What to do about indesp efforts, regardless of the players? I can immediately offer a number of worthwhile suggestions:

-- Treat your employees well. Either they are the company assets (as much as corporations like to say this, they don't act as if it were true), or they have the company assets in their head, or they have access to them. Humans are the first line of defense, and a happy, satisfied employee is hard to get a handle on.

-- Trust mechanisms, particularly those of security systems, are hopelessly binary; either you have no access, or once you pass a threshold, you have total access. Trust comes in shades of grey, not black and white.

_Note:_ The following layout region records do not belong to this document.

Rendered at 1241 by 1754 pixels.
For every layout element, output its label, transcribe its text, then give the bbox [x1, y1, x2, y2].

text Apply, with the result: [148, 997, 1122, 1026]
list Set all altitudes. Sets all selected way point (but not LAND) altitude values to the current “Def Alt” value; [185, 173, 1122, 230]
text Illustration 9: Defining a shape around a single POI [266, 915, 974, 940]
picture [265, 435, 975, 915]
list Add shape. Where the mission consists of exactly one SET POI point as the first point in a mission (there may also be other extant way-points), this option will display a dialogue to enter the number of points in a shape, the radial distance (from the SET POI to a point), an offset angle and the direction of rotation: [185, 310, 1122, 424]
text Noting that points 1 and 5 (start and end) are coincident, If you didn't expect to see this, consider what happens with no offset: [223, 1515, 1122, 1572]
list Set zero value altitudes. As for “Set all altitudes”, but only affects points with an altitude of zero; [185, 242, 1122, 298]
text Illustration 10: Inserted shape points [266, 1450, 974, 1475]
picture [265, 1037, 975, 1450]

-- Communication of any type needs to be carefully thought about; this isn't just "think before you speak," but "what sort of information is being shipped around." Data at rest is vulnerable to one sort of threat, but data in motion is vulnerable to many sorts. This counts from networks to the trash, as all of it has value.

-- Monitoring mechanisms, as much as they warm the heart of Big Brother and Taylerist sorts of managers, just provide a tool in-place to be used against you. They have a very low value when viewed on a risk-return basis.

-- Three words: strong, un-escrowed cryptography. It's the subject of another paper, but cryptographic security (where all data, on a point-to-point session-to-session basis, is enciphered, and the 'reader makes right' by deciphering at the end-point) beats access security hands down.

Finally, I'll close up on the meta-rule: security isn't superficial. If you have something worth stealing, then do something about it. Security needs to be a continual process; the value of what is being protected should have some impact on just how dramatic the security measures, but once the decision is made to commit to security-as-a-lifestyle, it shouldn't be hedged on. After all, it's a jungle out here.